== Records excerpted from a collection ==
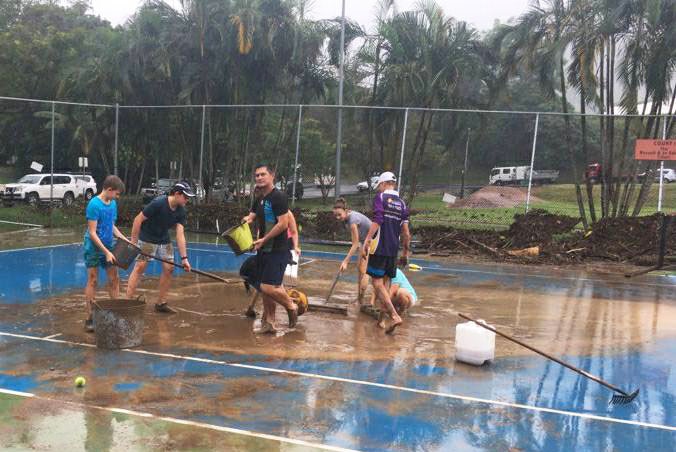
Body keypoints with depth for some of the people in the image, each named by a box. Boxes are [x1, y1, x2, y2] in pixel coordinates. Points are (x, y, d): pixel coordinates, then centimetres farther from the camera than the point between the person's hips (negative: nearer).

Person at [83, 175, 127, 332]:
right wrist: (106, 252, -21)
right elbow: (92, 233, -19)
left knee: (114, 279, 7)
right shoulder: (94, 205, -18)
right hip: (94, 248, -7)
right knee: (93, 281, 0)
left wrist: (124, 240, 4)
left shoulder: (113, 204, 5)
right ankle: (90, 318, 7)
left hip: (108, 247, 7)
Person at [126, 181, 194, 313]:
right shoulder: (158, 203, -26)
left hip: (164, 240, 7)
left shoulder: (181, 211, -8)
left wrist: (184, 258, -17)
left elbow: (180, 234, -11)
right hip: (147, 239, -7)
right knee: (140, 267, -12)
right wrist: (133, 242, -18)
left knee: (169, 268, 2)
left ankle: (161, 303, 13)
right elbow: (138, 219, -21)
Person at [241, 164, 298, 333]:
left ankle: (291, 307, 9)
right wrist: (247, 219, -12)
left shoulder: (278, 197, -13)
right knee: (265, 288, 10)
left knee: (269, 287, -15)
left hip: (278, 250, -8)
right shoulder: (258, 200, 13)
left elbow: (283, 224, -19)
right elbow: (252, 216, 13)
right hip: (264, 250, 8)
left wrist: (263, 240, -17)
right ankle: (269, 323, 18)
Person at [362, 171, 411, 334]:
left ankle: (394, 316, -20)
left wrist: (367, 240, -20)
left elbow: (377, 221, -17)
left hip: (379, 247, -6)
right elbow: (405, 231, 12)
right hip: (393, 249, 6)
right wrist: (406, 252, 19)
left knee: (377, 282, -7)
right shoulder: (402, 203, 14)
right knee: (384, 282, 17)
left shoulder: (380, 197, -2)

== Exercise directions ==
Retype the records above, but only those lines that fall between the line containing "left ankle: (161, 303, 13)" and the line containing "left hip: (278, 250, -8)", with both of those lines included, exactly as written.

== Result of this exercise ==
left ankle: (161, 303, 13)
right elbow: (138, 219, -21)
Person at [241, 164, 298, 333]:
left ankle: (291, 307, 9)
right wrist: (247, 219, -12)
left shoulder: (278, 197, -13)
right knee: (265, 288, 10)
left knee: (269, 287, -15)
left hip: (278, 250, -8)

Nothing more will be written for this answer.